▶ _Work instructions_:
Drop every image and restate the entries below word for word.

▶ _Dataset extract_:
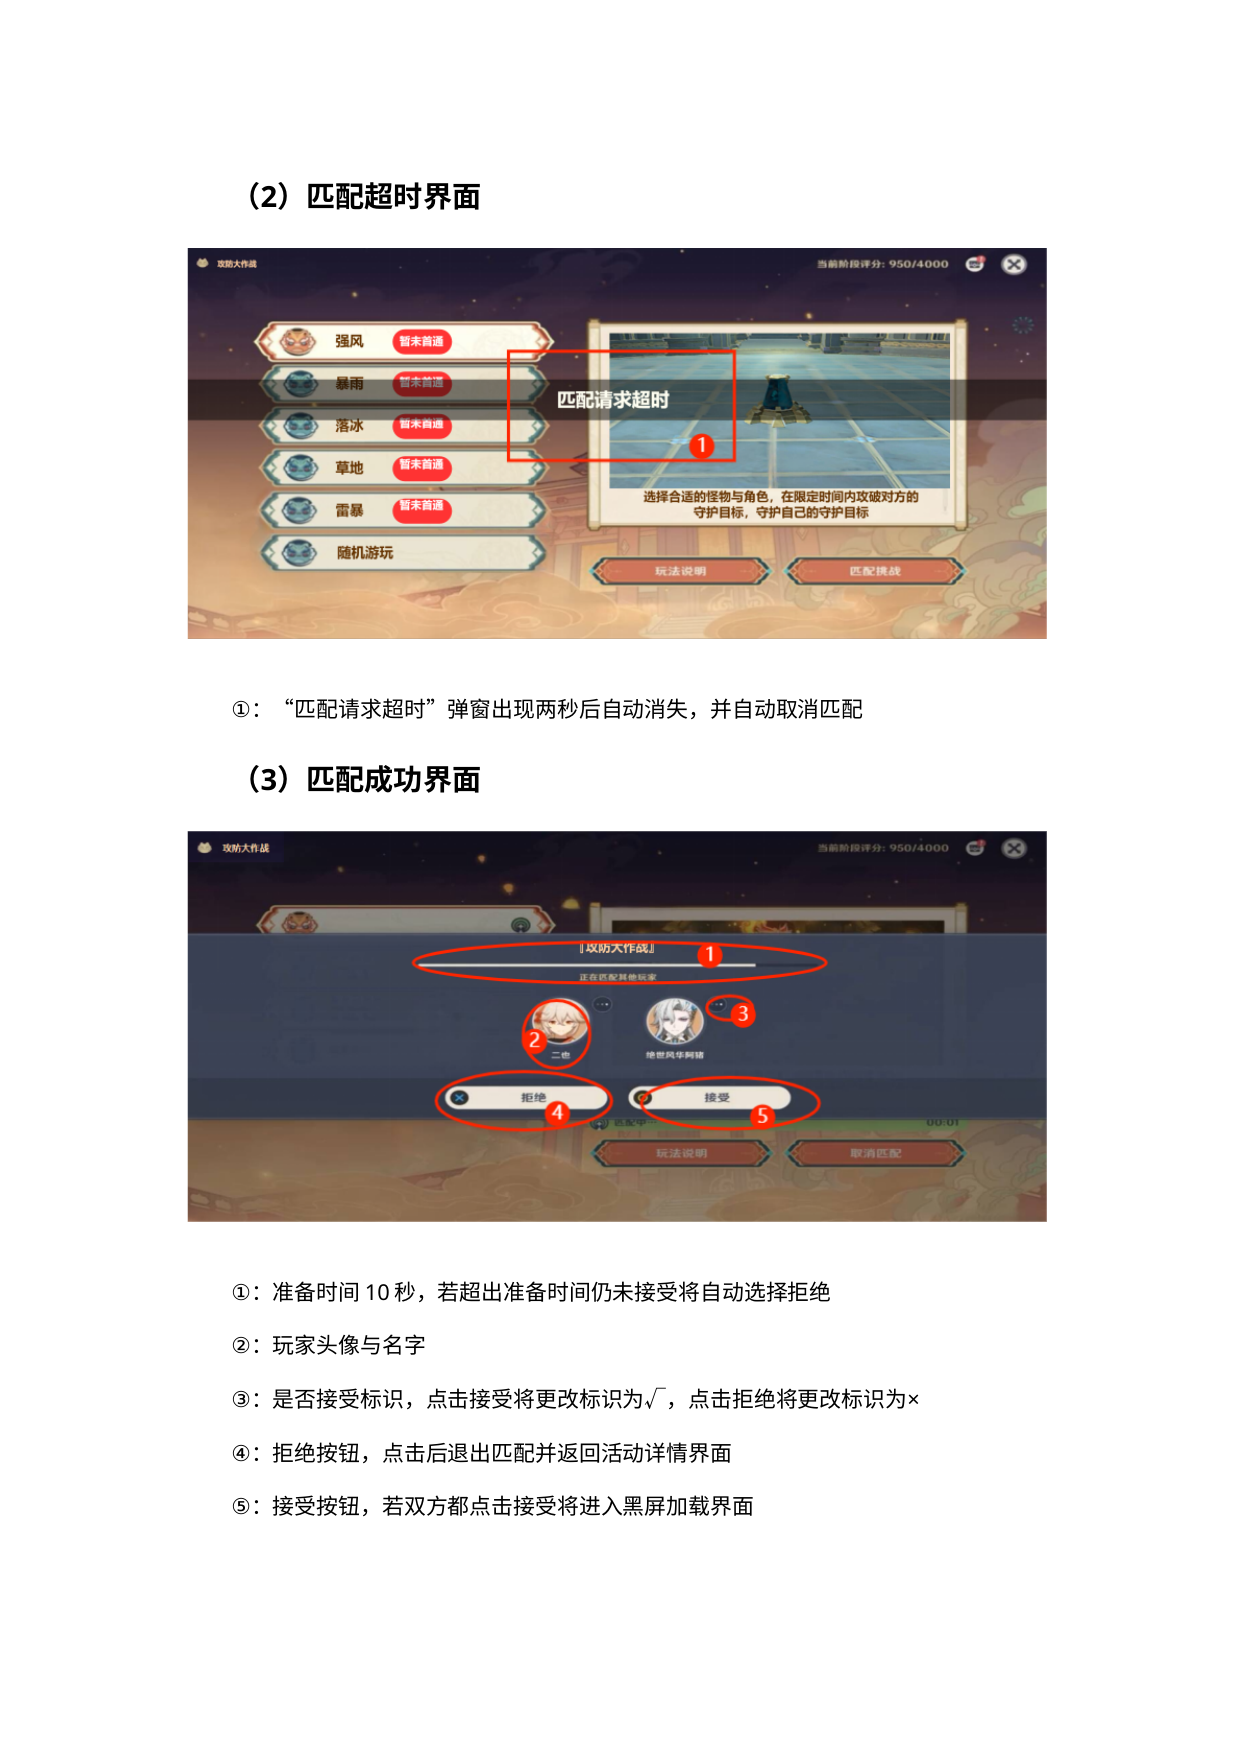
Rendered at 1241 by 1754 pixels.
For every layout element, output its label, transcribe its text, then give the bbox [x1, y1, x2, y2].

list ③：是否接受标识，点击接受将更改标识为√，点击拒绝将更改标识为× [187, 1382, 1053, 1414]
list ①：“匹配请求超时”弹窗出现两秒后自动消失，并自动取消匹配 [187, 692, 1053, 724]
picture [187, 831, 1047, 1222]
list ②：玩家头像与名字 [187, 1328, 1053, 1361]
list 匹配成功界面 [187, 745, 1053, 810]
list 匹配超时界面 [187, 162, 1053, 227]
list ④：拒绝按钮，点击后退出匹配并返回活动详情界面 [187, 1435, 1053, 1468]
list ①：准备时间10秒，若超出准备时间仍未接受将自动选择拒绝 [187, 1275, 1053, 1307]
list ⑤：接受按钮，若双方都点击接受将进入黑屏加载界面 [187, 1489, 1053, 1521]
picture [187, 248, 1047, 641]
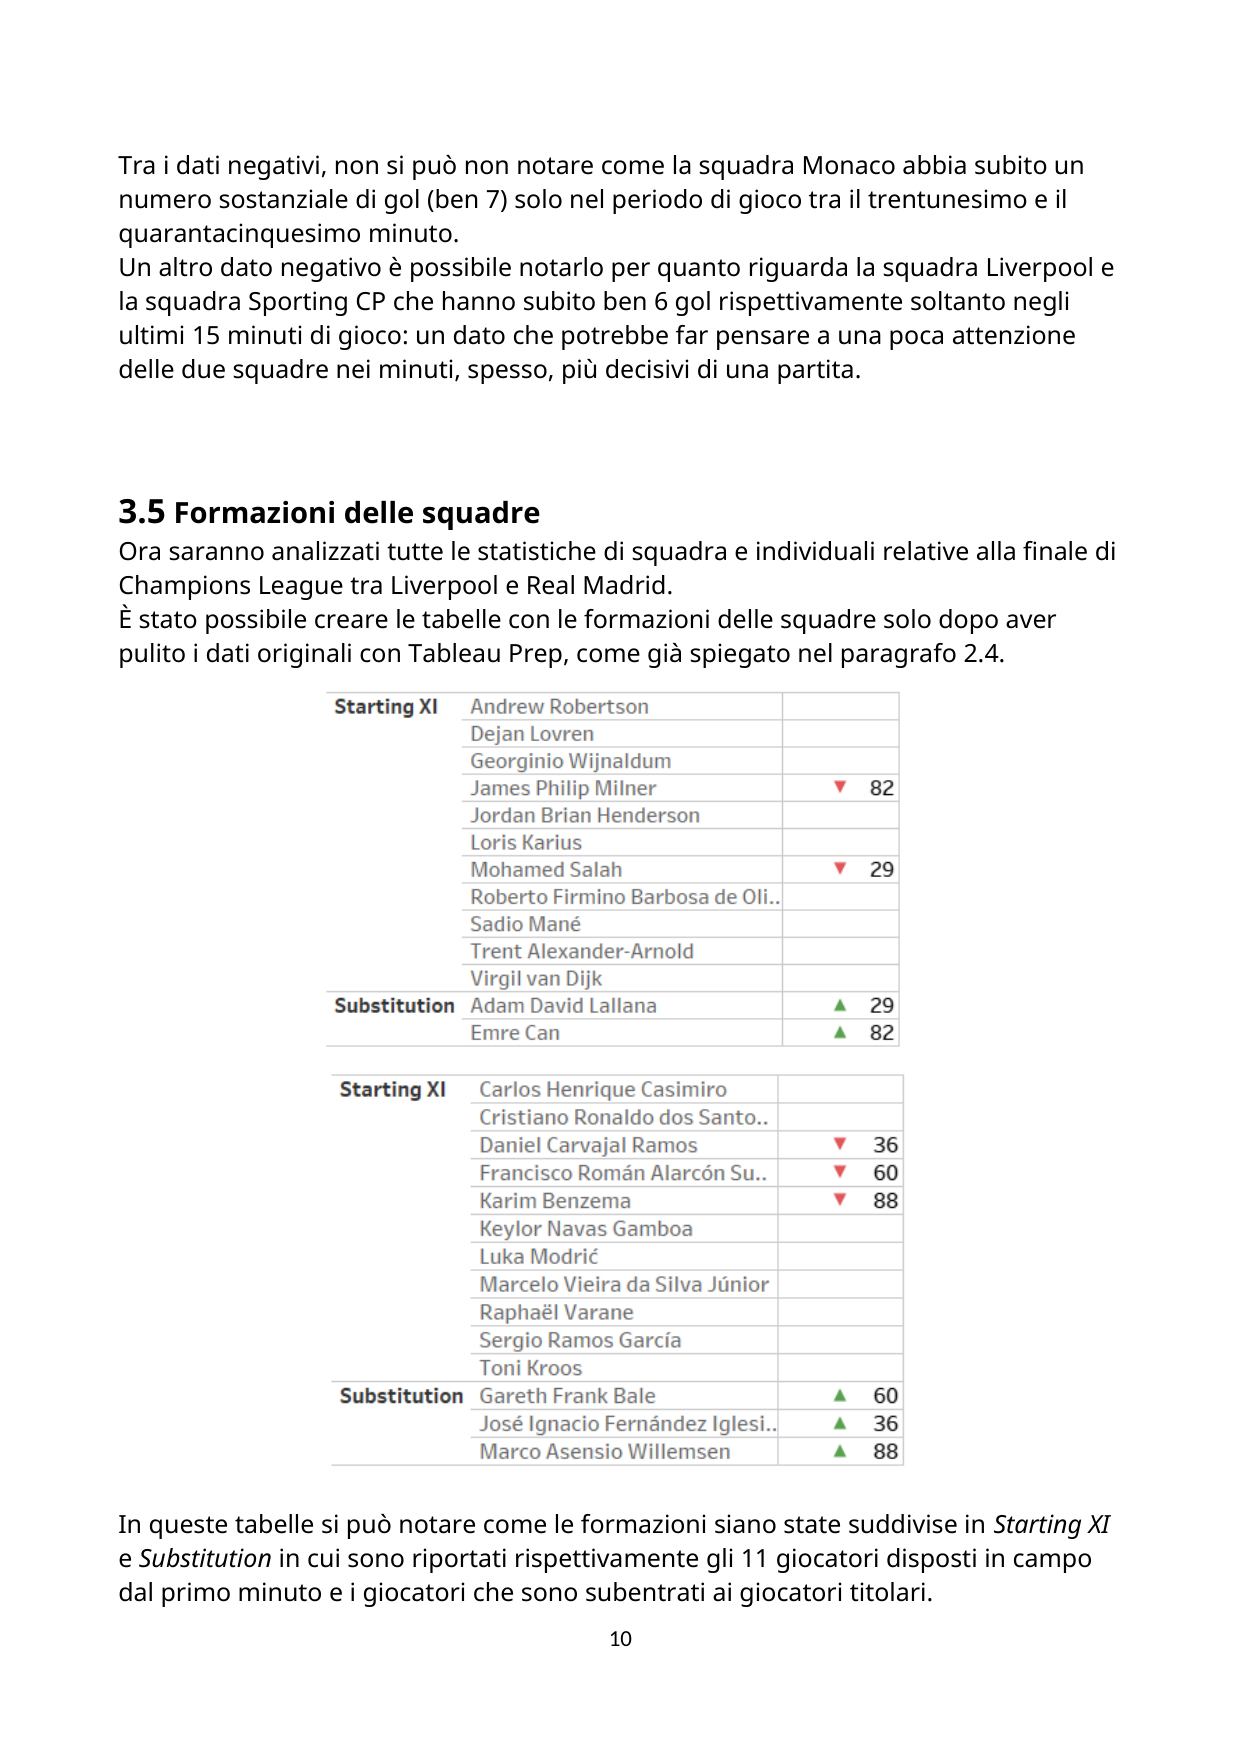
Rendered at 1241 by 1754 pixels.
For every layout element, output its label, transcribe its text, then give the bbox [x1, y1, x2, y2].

▶ _Response area_:
Rendered at 1241 by 1754 pixels.
For every layout element, output its label, transcribe its text, then give the bbox [x1, y1, x2, y2].

list ③：是否接受标识，点击接受将更改标识为√，点击拒绝将更改标识为× [187, 1382, 1053, 1414]
list ①：“匹配请求超时”弹窗出现两秒后自动消失，并自动取消匹配 [187, 692, 1053, 724]
picture [187, 831, 1047, 1222]
list ②：玩家头像与名字 [187, 1328, 1053, 1361]
list 匹配成功界面 [187, 745, 1053, 810]
list 匹配超时界面 [187, 162, 1053, 227]
list ④：拒绝按钮，点击后退出匹配并返回活动详情界面 [187, 1435, 1053, 1468]
list ①：准备时间10秒，若超出准备时间仍未接受将自动选择拒绝 [187, 1275, 1053, 1307]
list ⑤：接受按钮，若双方都点击接受将进入黑屏加载界面 [187, 1489, 1053, 1521]
picture [187, 248, 1047, 641]
Rendered at 1241 by 1754 pixels.
For every layout element, output its label, transcribe its text, then give the bbox [x1, y1, x2, y2].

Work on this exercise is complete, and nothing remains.